For the cases that weren’t in the database, she relied on ViCAP liaisons, known as law enforcement agency managers, at agencies in the cities and counties where Little said he’d killed. Even if officials didn’t have cold cases that matched what he said, they could connect her with neighboring jurisdictions that might not have LEA Managers. “The networking that ViCAP does that they maintain and that we were able to tap into -- that was priceless,” Palazzolo said.
This information sharing was the crux of the case, she said, adding that Little confessed to crimes across 20 states. “We probably reached out to about from five to 10 different agencies per confession, so that’s a huge amount of information sharing,” she said.

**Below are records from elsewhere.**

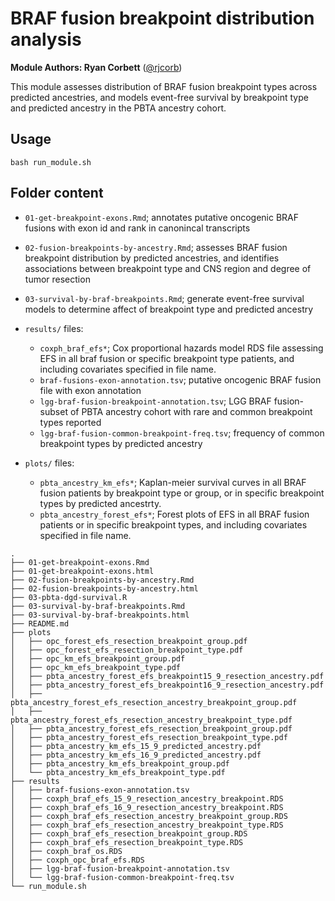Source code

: # BRAF fusion breakpoint distribution analysis

__Module Authors: Ryan Corbett__ ([@rjcorb](https://github.com/rjcorb))

This module assesses distribution of BRAF fusion breakpoint types across predicted ancestries, and models event-free survival by breakpoint type and predicted ancestry in the PBTA ancestry cohort. 

## Usage
`bash run_module.sh`

## Folder content

- `01-get-breakpoint-exons.Rmd`; annotates putative oncogenic BRAF fusions with exon id and rank in canonincal transcripts

- `02-fusion-breakpoints-by-ancestry.Rmd`; assesses BRAF fusion breakpoint distribution by predicted ancestries, and identifies associations between breakpoint type and CNS region and degree of tumor resection

- `03-survival-by-braf-breakpoints.Rmd`; generate event-free survival models to determine affect of breakpoint type and predicted ancestry

- `results/` files: 
  - `coxph_braf_efs*`; Cox proportional hazards model RDS file assessing EFS in all braf fusion or specific breakpoint type patients, and including covariates specified in file name. 
  - `braf-fusions-exon-annotation.tsv`; putative oncogenic BRAF fusion file with exon annotation 
  - `lgg-braf-fusion-breakpoint-annotation.tsv`; LGG BRAF fusion-subset of PBTA ancestry cohort with rare and common breakpoint types reported
  - `lgg-braf-fusion-common-breakpoint-freq.tsv`; frequency of common breakpoint types by predicted ancestry

- `plots/` files:
  - `pbta_ancestry_km_efs*`; Kaplan-meier survival curves in all BRAF fusion patients by breakpoint type or group, or in specific breakpoint types by predicted ancestrty.
  - `pbta_ancestry_forest_efs*`; Forest plots of EFS in all BRAF fusion patients or in specific breakpoint types, and including covariates specified in file name. 


```
.
├── 01-get-breakpoint-exons.Rmd
├── 01-get-breakpoint-exons.html
├── 02-fusion-breakpoints-by-ancestry.Rmd
├── 02-fusion-breakpoints-by-ancestry.html
├── 03-pbta-dgd-survival.R
├── 03-survival-by-braf-breakpoints.Rmd
├── 03-survival-by-braf-breakpoints.html
├── README.md
├── plots
│   ├── opc_forest_efs_resection_breakpoint_group.pdf
│   ├── opc_forest_efs_resection_breakpoint_type.pdf
│   ├── opc_km_efs_breakpoint_group.pdf
│   ├── opc_km_efs_breakpoint_type.pdf
│   ├── pbta_ancestry_forest_efs_breakpoint15_9_resection_ancestry.pdf
│   ├── pbta_ancestry_forest_efs_breakpoint16_9_resection_ancestry.pdf
│   ├── pbta_ancestry_forest_efs_resection_ancestry_breakpoint_group.pdf
│   ├── pbta_ancestry_forest_efs_resection_ancestry_breakpoint_type.pdf
│   ├── pbta_ancestry_forest_efs_resection_breakpoint_group.pdf
│   ├── pbta_ancestry_forest_efs_resection_breakpoint_type.pdf
│   ├── pbta_ancestry_km_efs_15_9_predicted_ancestry.pdf
│   ├── pbta_ancestry_km_efs_16_9_predicted_ancestry.pdf
│   ├── pbta_ancestry_km_efs_breakpoint_group.pdf
│   └── pbta_ancestry_km_efs_breakpoint_type.pdf
├── results
│   ├── braf-fusions-exon-annotation.tsv
│   ├── coxph_braf_efs_15_9_resection_ancestry_breakpoint.RDS
│   ├── coxph_braf_efs_16_9_resection_ancestry_breakpoint.RDS
│   ├── coxph_braf_efs_resection_ancestry_breakpoint_group.RDS
│   ├── coxph_braf_efs_resection_ancestry_breakpoint_type.RDS
│   ├── coxph_braf_efs_resection_breakpoint_group.RDS
│   ├── coxph_braf_efs_resection_breakpoint_type.RDS
│   ├── coxph_braf_os.RDS
│   ├── coxph_opc_braf_efs.RDS
│   ├── lgg-braf-fusion-breakpoint-annotation.tsv
│   └── lgg-braf-fusion-common-breakpoint-freq.tsv
└── run_module.sh
```
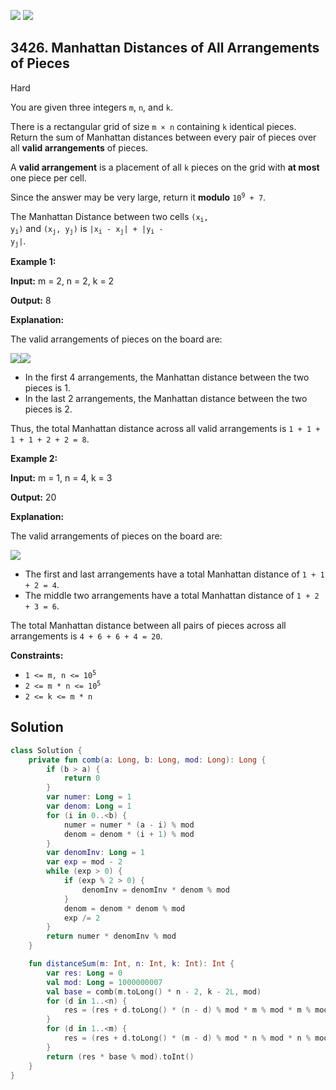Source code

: [![](https://img.shields.io/github/stars/javadev/LeetCode-in-Kotlin?label=Stars&style=flat-square)](https://github.com/javadev/LeetCode-in-Kotlin)
[![](https://img.shields.io/github/forks/javadev/LeetCode-in-Kotlin?label=Fork%20me%20on%20GitHub%20&style=flat-square)](https://github.com/javadev/LeetCode-in-Kotlin/fork)

## 3426\. Manhattan Distances of All Arrangements of Pieces

Hard

You are given three integers `m`, `n`, and `k`.

There is a rectangular grid of size `m × n` containing `k` identical pieces. Return the sum of Manhattan distances between every pair of pieces over all **valid arrangements** of pieces.

A **valid arrangement** is a placement of all `k` pieces on the grid with **at most** one piece per cell.

Since the answer may be very large, return it **modulo** <code>10<sup>9</sup> + 7</code>.

The Manhattan Distance between two cells <code>(x<sub>i</sub>, y<sub>i</sub>)</code> and <code>(x<sub>j</sub>, y<sub>j</sub>)</code> is <code>|x<sub>i</sub> - x<sub>j</sub>| + |y<sub>i</sub> - y<sub>j</sub>|</code>.

**Example 1:**

**Input:** m = 2, n = 2, k = 2

**Output:** 8

**Explanation:**

The valid arrangements of pieces on the board are:

![](https://assets.leetcode.com/uploads/2024/12/25/4040example1.drawio)![](https://assets.leetcode.com/uploads/2024/12/25/untitled-diagramdrawio.png)

*   In the first 4 arrangements, the Manhattan distance between the two pieces is 1.
*   In the last 2 arrangements, the Manhattan distance between the two pieces is 2.

Thus, the total Manhattan distance across all valid arrangements is `1 + 1 + 1 + 1 + 2 + 2 = 8`.

**Example 2:**

**Input:** m = 1, n = 4, k = 3

**Output:** 20

**Explanation:**

The valid arrangements of pieces on the board are:

![](https://assets.leetcode.com/uploads/2024/12/25/4040example2drawio.png)

*   The first and last arrangements have a total Manhattan distance of `1 + 1 + 2 = 4`.
*   The middle two arrangements have a total Manhattan distance of `1 + 2 + 3 = 6`.

The total Manhattan distance between all pairs of pieces across all arrangements is `4 + 6 + 6 + 4 = 20`.

**Constraints:**

*   <code>1 <= m, n <= 10<sup>5</sup></code>
*   <code>2 <= m * n <= 10<sup>5</sup></code>
*   `2 <= k <= m * n`

## Solution

```kotlin
class Solution {
    private fun comb(a: Long, b: Long, mod: Long): Long {
        if (b > a) {
            return 0
        }
        var numer: Long = 1
        var denom: Long = 1
        for (i in 0..<b) {
            numer = numer * (a - i) % mod
            denom = denom * (i + 1) % mod
        }
        var denomInv: Long = 1
        var exp = mod - 2
        while (exp > 0) {
            if (exp % 2 > 0) {
                denomInv = denomInv * denom % mod
            }
            denom = denom * denom % mod
            exp /= 2
        }
        return numer * denomInv % mod
    }

    fun distanceSum(m: Int, n: Int, k: Int): Int {
        var res: Long = 0
        val mod: Long = 1000000007
        val base = comb(m.toLong() * n - 2, k - 2L, mod)
        for (d in 1..<n) {
            res = (res + d.toLong() * (n - d) % mod * m % mod * m % mod) % mod
        }
        for (d in 1..<m) {
            res = (res + d.toLong() * (m - d) % mod * n % mod * n % mod) % mod
        }
        return (res * base % mod).toInt()
    }
}
```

The attention the Little case has brought ViCAP will make the database stronger and likely help find other criminals in other cases, Graham said, because the unit is working on a back-end learning system that is currently being tested. “When you have a large series like this that we know is connected, it really strengthens that learning process,” he said, adding that ViCAP has seen an uptick in requests for access to the database since news of the case broke.
“Our hope is that both agencies and even government entities will see just how powerful the database is, what we can do when we have the information, the impact we can have, the justice that we can bring to the victims and their families, some of whom have been waiting for answers for 40 years,” Palazzolo added. “Our hope is that it will generate more participation from agencies nationwide, that they’ll start entering more cases in and lead to more successes.”